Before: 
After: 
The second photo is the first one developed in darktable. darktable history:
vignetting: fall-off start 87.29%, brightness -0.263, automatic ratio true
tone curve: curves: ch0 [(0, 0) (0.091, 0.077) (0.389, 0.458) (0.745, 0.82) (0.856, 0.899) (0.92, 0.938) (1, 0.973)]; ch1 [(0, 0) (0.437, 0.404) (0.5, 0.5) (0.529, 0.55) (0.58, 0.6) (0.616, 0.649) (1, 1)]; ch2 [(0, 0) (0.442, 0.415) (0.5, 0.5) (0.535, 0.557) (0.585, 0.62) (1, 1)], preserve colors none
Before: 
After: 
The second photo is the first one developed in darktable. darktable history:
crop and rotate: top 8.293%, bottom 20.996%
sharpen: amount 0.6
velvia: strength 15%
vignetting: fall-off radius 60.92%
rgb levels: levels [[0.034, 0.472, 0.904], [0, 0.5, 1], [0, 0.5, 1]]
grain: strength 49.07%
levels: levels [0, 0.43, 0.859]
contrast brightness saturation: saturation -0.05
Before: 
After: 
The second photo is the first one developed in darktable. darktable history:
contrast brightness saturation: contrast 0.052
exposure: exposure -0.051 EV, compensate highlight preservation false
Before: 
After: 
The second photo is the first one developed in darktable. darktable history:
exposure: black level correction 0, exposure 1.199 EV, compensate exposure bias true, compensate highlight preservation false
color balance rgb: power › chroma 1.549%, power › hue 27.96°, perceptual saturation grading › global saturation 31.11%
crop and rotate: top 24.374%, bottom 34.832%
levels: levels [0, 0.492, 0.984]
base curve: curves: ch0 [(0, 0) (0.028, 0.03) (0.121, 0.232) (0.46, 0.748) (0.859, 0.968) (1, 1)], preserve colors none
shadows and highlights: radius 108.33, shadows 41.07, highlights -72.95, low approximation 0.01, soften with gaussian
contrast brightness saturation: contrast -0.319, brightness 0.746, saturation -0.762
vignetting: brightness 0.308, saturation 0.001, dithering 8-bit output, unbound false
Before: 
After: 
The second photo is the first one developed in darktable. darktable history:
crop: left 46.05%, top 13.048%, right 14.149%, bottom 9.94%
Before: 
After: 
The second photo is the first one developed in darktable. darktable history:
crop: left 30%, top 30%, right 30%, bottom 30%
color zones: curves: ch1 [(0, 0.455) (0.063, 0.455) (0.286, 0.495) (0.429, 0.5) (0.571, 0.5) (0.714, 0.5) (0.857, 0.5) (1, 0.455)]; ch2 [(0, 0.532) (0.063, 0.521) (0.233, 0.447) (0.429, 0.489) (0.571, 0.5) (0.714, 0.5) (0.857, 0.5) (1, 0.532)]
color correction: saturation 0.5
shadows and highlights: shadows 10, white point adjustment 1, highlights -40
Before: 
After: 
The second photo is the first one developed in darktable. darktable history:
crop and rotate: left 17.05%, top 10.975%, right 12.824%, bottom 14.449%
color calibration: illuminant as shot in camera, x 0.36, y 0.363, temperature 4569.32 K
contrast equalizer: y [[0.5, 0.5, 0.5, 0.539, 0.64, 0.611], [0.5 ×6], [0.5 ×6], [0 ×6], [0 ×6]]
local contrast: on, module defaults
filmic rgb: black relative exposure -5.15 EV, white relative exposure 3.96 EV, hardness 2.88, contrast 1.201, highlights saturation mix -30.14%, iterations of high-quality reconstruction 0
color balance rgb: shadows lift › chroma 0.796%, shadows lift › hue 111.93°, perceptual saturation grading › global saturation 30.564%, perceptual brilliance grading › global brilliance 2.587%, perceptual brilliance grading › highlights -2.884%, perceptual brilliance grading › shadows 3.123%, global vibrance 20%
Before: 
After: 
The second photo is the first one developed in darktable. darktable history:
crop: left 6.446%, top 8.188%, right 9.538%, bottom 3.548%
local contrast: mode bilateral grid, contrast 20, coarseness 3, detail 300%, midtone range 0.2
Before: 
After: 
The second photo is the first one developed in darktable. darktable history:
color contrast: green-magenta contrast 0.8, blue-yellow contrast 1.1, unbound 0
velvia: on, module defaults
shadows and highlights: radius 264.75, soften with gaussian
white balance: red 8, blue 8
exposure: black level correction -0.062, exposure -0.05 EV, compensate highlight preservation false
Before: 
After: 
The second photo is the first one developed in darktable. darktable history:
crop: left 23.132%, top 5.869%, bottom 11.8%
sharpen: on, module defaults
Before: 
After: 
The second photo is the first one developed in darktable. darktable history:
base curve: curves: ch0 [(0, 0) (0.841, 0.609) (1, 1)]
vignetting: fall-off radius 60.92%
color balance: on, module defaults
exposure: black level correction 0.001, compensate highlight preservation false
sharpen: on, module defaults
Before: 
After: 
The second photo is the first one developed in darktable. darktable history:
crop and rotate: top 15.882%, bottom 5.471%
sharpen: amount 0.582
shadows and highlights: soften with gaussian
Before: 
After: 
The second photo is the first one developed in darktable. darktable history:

+---+

**INSTRUCTIONS FOR THE TASK**
Reproduce every line of the rows above verbatim, from the first row through the last.

**EXERCISE SOLUTION**
Before: 
After: 
The second photo is the first one developed in darktable. darktable history:
vignetting: fall-off start 87.29%, brightness -0.263, automatic ratio true
tone curve: curves: ch0 [(0, 0) (0.091, 0.077) (0.389, 0.458) (0.745, 0.82) (0.856, 0.899) (0.92, 0.938) (1, 0.973)]; ch1 [(0, 0) (0.437, 0.404) (0.5, 0.5) (0.529, 0.55) (0.58, 0.6) (0.616, 0.649) (1, 1)]; ch2 [(0, 0) (0.442, 0.415) (0.5, 0.5) (0.535, 0.557) (0.585, 0.62) (1, 1)], preserve colors none
Before: 
After: 
The second photo is the first one developed in darktable. darktable history:
crop and rotate: top 8.293%, bottom 20.996%
sharpen: amount 0.6
velvia: strength 15%
vignetting: fall-off radius 60.92%
rgb levels: levels [[0.034, 0.472, 0.904], [0, 0.5, 1], [0, 0.5, 1]]
grain: strength 49.07%
levels: levels [0, 0.43, 0.859]
contrast brightness saturation: saturation -0.05
Before: 
After: 
The second photo is the first one developed in darktable. darktable history:
contrast brightness saturation: contrast 0.052
exposure: exposure -0.051 EV, compensate highlight preservation false
Before: 
After: 
The second photo is the first one developed in darktable. darktable history:
exposure: black level correction 0, exposure 1.199 EV, compensate exposure bias true, compensate highlight preservation false
color balance rgb: power › chroma 1.549%, power › hue 27.96°, perceptual saturation grading › global saturation 31.11%
crop and rotate: top 24.374%, bottom 34.832%
levels: levels [0, 0.492, 0.984]
base curve: curves: ch0 [(0, 0) (0.028, 0.03) (0.121, 0.232) (0.46, 0.748) (0.859, 0.968) (1, 1)], preserve colors none
shadows and highlights: radius 108.33, shadows 41.07, highlights -72.95, low approximation 0.01, soften with gaussian
contrast brightness saturation: contrast -0.319, brightness 0.746, saturation -0.762
vignetting: brightness 0.308, saturation 0.001, dithering 8-bit output, unbound false
Before: 
After: 
The second photo is the first one developed in darktable. darktable history:
crop: left 46.05%, top 13.048%, right 14.149%, bottom 9.94%
Before: 
After: 
The second photo is the first one developed in darktable. darktable history:
crop: left 30%, top 30%, right 30%, bottom 30%
color zones: curves: ch1 [(0, 0.455) (0.063, 0.455) (0.286, 0.495) (0.429, 0.5) (0.571, 0.5) (0.714, 0.5) (0.857, 0.5) (1, 0.455)]; ch2 [(0, 0.532) (0.063, 0.521) (0.233, 0.447) (0.429, 0.489) (0.571, 0.5) (0.714, 0.5) (0.857, 0.5) (1, 0.532)]
color correction: saturation 0.5
shadows and highlights: shadows 10, white point adjustment 1, highlights -40
Before: 
After: 
The second photo is the first one developed in darktable. darktable history:
crop and rotate: left 17.05%, top 10.975%, right 12.824%, bottom 14.449%
color calibration: illuminant as shot in camera, x 0.36, y 0.363, temperature 4569.32 K
contrast equalizer: y [[0.5, 0.5, 0.5, 0.539, 0.64, 0.611], [0.5 ×6], [0.5 ×6], [0 ×6], [0 ×6]]
local contrast: on, module defaults
filmic rgb: black relative exposure -5.15 EV, white relative exposure 3.96 EV, hardness 2.88, contrast 1.201, highlights saturation mix -30.14%, iterations of high-quality reconstruction 0
color balance rgb: shadows lift › chroma 0.796%, shadows lift › hue 111.93°, perceptual saturation grading › global saturation 30.564%, perceptual brilliance grading › global brilliance 2.587%, perceptual brilliance grading › highlights -2.884%, perceptual brilliance grading › shadows 3.123%, global vibrance 20%
Before: 
After: 
The second photo is the first one developed in darktable. darktable history:
crop: left 6.446%, top 8.188%, right 9.538%, bottom 3.548%
local contrast: mode bilateral grid, contrast 20, coarseness 3, detail 300%, midtone range 0.2
Before: 
After: 
The second photo is the first one developed in darktable. darktable history:
color contrast: green-magenta contrast 0.8, blue-yellow contrast 1.1, unbound 0
velvia: on, module defaults
shadows and highlights: radius 264.75, soften with gaussian
white balance: red 8, blue 8
exposure: black level correction -0.062, exposure -0.05 EV, compensate highlight preservation false
Before: 
After: 
The second photo is the first one developed in darktable. darktable history:
crop: left 23.132%, top 5.869%, bottom 11.8%
sharpen: on, module defaults
Before: 
After: 
The second photo is the first one developed in darktable. darktable history:
base curve: curves: ch0 [(0, 0) (0.841, 0.609) (1, 1)]
vignetting: fall-off radius 60.92%
color balance: on, module defaults
exposure: black level correction 0.001, compensate highlight preservation false
sharpen: on, module defaults
Before: 
After: 
The second photo is the first one developed in darktable. darktable history:
crop and rotate: top 15.882%, bottom 5.471%
sharpen: amount 0.582
shadows and highlights: soften with gaussian
Before: 
After: 
The second photo is the first one developed in darktable. darktable history:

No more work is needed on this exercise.